If God says so or not, surely there some way of discussing this that doesn't try to bludgeon me with an authority that I'm not all that certain exists in the way that you conceptualize it.
Bob, the original context that brought me into this discussion was a criticism of a Bishop, who believes essentially the same as I do about the divine specificity involved with human sexuality and marriage.
I, of course, would like to explain how a view that does not make homosexulity an acceptable alternative to heterosexuality, should be reasonable. It's just that there is much data that will always be interpreted differently according to our views. There is no more of a hole in my reasoning, which attempts to interpret data in light of a divine statement, than in your reasoning, which excludes divine authority and gives more weight to your sensibilities (and your own choice of what is most important in relationships).
I certainly don't like it when you say that St. Paul is arrogant, and anyone who says that God definitely said something. But wishes are wishes, and I suspect our prospective views of things have bound us to certain feelings toward the kinds of arguments we each tend to use in these discussions.
My argument is certainly not "just because God says so". It is coupled with many reasons ... none of which, like yours, are incontrovertible.
I do feel that if you really believe that Gender is so ambiguous (a position which is much more academic than really believed or felt, except in rare unfortunate cases), I'm not sure we have that much common ground to speak from. I feel that out of political correctness, people are generally afraid to say openly that homosexuality is a form of gender confusion, akin to transvestism.

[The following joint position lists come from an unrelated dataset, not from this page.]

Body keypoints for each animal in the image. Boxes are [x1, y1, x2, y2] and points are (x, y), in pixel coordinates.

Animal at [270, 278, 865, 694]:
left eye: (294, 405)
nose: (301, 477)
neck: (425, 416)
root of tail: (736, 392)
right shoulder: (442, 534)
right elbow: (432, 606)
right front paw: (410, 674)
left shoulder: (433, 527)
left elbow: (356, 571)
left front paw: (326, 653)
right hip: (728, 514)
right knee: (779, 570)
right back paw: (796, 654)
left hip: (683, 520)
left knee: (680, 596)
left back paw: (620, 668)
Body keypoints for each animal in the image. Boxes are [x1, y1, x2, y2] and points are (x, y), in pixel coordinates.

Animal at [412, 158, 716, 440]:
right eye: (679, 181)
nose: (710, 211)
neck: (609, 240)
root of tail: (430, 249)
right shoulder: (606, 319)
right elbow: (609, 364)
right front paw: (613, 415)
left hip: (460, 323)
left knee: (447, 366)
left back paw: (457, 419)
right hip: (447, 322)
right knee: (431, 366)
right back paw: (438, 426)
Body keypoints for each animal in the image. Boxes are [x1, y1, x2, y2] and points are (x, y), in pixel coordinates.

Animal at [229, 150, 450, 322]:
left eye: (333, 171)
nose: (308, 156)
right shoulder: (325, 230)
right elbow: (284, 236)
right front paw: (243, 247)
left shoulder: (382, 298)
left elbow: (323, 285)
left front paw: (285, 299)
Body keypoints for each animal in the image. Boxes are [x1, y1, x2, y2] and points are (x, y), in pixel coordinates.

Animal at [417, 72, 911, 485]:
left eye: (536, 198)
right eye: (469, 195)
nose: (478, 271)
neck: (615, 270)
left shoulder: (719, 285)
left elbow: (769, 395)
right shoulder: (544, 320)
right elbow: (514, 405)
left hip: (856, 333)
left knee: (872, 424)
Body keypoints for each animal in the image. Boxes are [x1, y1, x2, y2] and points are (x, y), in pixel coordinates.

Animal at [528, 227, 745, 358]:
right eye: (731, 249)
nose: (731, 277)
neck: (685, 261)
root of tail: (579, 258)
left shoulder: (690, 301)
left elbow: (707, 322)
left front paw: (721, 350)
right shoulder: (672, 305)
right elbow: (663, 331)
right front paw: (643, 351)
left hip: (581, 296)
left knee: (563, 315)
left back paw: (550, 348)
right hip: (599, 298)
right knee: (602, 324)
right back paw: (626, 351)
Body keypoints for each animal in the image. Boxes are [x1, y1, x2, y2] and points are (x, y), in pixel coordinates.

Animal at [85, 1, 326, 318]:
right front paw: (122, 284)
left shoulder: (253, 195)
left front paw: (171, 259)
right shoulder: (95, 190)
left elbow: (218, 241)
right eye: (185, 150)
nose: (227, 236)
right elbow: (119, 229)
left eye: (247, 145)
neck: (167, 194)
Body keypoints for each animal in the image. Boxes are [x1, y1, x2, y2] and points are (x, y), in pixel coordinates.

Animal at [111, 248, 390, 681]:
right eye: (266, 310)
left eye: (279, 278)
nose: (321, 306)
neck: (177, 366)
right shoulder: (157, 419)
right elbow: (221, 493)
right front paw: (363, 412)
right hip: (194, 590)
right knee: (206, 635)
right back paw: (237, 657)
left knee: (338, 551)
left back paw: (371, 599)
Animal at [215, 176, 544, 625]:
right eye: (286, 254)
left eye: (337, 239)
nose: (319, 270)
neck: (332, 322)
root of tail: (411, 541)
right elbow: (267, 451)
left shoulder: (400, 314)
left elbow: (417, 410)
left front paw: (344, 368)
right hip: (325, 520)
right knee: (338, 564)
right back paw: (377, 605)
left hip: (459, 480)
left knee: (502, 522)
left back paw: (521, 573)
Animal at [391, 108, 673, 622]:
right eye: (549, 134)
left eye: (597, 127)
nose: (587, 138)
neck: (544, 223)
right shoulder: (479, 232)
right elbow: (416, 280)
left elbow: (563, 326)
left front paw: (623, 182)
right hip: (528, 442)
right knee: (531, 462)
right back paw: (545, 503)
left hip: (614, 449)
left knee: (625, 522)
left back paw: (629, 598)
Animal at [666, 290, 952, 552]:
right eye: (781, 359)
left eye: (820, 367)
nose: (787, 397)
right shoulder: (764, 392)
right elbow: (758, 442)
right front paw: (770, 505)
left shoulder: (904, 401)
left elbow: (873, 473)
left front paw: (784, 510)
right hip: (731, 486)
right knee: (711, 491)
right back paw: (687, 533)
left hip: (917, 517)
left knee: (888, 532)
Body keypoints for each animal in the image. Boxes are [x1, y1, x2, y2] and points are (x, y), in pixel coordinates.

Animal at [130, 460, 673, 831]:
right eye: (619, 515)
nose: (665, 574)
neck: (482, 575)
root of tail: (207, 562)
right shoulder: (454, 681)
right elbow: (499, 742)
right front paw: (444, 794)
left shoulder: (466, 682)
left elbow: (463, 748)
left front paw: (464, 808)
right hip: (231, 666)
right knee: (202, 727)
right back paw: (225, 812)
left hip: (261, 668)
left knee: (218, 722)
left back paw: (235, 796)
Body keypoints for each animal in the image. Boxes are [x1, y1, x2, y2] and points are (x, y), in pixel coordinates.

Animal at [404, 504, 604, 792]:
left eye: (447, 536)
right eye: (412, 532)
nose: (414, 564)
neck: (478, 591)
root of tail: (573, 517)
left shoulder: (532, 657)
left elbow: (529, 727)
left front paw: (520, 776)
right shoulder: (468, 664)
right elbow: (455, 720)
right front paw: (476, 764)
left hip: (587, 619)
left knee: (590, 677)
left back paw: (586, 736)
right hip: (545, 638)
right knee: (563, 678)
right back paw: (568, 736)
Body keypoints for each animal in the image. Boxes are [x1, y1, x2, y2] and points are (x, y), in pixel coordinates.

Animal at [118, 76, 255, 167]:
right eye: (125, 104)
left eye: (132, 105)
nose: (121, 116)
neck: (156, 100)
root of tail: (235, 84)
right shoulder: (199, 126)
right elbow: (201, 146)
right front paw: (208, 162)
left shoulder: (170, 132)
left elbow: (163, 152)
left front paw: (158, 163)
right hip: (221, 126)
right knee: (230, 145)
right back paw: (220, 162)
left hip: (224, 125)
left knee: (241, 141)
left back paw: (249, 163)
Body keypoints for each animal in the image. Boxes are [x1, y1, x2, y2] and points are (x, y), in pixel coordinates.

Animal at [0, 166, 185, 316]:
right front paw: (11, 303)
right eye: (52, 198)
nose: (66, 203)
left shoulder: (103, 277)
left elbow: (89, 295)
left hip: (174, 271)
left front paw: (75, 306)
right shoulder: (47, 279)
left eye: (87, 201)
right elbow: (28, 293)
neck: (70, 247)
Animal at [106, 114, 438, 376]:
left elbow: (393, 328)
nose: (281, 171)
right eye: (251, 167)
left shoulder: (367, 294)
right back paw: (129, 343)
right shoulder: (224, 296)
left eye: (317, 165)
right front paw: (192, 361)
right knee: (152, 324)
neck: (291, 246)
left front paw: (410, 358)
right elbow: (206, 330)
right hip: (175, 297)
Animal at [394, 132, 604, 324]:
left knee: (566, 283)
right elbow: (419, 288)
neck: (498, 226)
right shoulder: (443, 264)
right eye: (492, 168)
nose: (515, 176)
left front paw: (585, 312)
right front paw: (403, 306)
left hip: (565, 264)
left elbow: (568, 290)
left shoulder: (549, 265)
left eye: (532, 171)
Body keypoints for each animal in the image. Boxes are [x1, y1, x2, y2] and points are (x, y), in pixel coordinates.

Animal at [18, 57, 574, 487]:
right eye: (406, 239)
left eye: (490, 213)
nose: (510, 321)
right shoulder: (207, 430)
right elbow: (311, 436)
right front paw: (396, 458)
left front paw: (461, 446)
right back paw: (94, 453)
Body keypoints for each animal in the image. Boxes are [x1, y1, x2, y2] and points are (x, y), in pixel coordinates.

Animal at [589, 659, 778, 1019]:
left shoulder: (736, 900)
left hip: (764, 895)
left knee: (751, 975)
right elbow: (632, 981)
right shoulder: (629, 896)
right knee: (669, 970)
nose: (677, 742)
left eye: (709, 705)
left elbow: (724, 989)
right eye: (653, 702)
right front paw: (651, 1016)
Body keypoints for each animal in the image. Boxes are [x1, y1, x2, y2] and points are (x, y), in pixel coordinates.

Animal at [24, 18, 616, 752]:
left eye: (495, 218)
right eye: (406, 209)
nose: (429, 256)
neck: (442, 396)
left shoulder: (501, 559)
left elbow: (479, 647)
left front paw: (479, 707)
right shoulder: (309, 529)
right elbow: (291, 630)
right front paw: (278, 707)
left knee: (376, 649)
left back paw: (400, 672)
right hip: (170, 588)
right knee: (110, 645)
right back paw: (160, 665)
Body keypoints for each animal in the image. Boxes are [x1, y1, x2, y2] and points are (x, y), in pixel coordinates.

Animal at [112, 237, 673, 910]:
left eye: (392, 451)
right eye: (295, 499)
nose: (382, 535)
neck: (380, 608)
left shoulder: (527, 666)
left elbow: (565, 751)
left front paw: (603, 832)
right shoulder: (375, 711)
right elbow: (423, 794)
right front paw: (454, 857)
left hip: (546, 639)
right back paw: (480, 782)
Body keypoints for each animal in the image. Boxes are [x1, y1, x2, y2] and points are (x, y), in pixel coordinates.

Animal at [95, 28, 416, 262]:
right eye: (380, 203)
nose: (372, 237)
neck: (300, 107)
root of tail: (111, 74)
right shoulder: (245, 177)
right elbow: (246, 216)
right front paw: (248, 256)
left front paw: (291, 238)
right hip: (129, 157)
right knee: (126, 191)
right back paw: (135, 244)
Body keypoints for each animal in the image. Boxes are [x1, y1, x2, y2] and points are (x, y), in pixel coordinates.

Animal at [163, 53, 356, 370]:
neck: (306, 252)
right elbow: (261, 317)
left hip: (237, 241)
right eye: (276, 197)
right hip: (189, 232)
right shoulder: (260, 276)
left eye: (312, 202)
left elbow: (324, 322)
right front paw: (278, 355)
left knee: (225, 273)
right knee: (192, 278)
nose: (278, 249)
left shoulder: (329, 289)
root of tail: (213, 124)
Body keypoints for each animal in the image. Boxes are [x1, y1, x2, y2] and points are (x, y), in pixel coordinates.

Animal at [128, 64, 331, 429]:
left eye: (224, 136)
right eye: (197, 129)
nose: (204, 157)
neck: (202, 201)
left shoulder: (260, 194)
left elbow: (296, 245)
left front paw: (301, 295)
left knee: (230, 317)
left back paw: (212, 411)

Probably "lust," I guess, but hardly on a "the greatest of these is love" scale in terms of marriage. A bright and charitable man in so many ways, a good man, but not a humble man, I think.
Nor do I think this particular prescription of Paul's was meant to be on that level. But it is a persuasion that it is better to enter a God-sanctioned relationship where the sublimities of love may be learned in time, rather than to enter into sinful fornication which would only serve to damage, if not destroy the relationship altogether. Not all statements are on the same level. Some meet us where we are, rather than where we should be.
I think you've hit on something here. That is, I think there are lots of things in the bible with lots more textual weight than this issue. Idolatry, for example, which ought to be a major subject in every church in the country when it comes to people's love of money. People's lack of attention to social justice and the crimes that are committed in the name of punishment every day in this country and throughout the world. People read the "Eye for an eye" verse as though it was demanding at least equal retribution instead of limiting it. Issues of war, issues of how we treat the poor and the elderly and the ill.
The bible is rich with text on all these issues, and relatively speaking, not so much on this one. This issue has had way more written about it than it's textual importance suggests, and I think the reason for that has something to do with us, not with the mote but the log.
Our common ground: This should not be a pet-sin (usually someone else's) to harp on. And there is much to clean up at home.
Our divergence: Conceding the former point doesn't mean that homosexuality is less significant than the other issues mentioned, given the words used in scripture to describe it. "Abomination" is pretty strong language, that is never used for mere ceremonial pollution. And if one is to conclude that homosexuality is a sin at all, then it is one of the few of which not only sanction has been demanded, but nearly celebration ... making it quite unique, along with the responses of the Christian communities (both the rancorous and more civil).